それでは、この大溝や整然と並ぶ建物は、1,300年ほど前にいったい何のために造られたのでしょう?

この頃の一般的な人びとの住まいは、竪穴住居と呼ばれる家で、通常はムラの周りを溝で囲むようなことはありませんでした。

今回見つかった大きな建物や大溝は、当時の役所などの特別な施設の跡だと考えられるそうです。

どうしてこの場所に役所のような施設が作られたのか? そして、どんな役割があったのか? 記録には残されていない仙台の歴史が、これからの発掘調査でさらに解き明かされていくことでしょう。

上の写真の掘立柱建物跡の柱穴の一つです。一番外側の穴が柱を立てるために掘られた穴で、その内側が柱を抜き取るために掘られた穴です。穴の底には柱が立っていた痕跡が残っていました。

掘立柱建物跡の柱穴(抜き取り穴)から出土した土器や瓦から、ここに建物が建てられていた年代が分かりました。

大野田古墳群で発見された南北10間×東西2間の掘立柱建物跡。
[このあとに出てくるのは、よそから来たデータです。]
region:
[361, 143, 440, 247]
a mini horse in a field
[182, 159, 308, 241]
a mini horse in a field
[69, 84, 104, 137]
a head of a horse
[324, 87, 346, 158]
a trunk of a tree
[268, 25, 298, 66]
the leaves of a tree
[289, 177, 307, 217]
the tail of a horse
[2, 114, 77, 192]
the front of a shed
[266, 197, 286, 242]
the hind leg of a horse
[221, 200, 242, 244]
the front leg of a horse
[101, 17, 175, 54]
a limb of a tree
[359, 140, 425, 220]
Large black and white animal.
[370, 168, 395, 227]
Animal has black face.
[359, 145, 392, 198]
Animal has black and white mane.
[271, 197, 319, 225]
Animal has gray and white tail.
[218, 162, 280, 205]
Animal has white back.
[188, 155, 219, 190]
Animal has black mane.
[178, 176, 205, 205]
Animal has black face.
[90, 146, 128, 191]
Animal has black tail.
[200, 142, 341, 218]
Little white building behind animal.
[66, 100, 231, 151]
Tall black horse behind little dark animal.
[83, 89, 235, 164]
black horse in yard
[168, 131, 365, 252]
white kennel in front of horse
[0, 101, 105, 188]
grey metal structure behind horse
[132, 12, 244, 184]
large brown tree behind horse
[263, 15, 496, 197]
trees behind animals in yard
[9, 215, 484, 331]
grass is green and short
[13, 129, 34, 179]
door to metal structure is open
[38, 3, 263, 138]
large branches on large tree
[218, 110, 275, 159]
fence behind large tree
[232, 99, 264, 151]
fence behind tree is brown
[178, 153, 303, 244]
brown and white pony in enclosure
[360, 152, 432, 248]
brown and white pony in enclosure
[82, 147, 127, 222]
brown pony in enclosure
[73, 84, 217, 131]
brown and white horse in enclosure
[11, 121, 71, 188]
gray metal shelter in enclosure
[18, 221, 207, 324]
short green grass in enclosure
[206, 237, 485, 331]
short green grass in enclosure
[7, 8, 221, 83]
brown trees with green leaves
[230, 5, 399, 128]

建物の大きさは南北24m、東西5.5mで、約100m西側で見つかっている建物跡と規模・方向が同じでした。

上の写真の掘立柱建物跡の柱穴の一つです。一番外側の穴が柱を立てるために掘られた穴で、その内側が柱を切り取るために掘られた穴です。さらに中央には切り取られて残った柱の痕跡が残っていました。

建物が建てられていた場所を取り囲んでいた大溝の跡です。大溝は幅2mほどで、南北250m、東西150m以上の四角い区画が作られていました。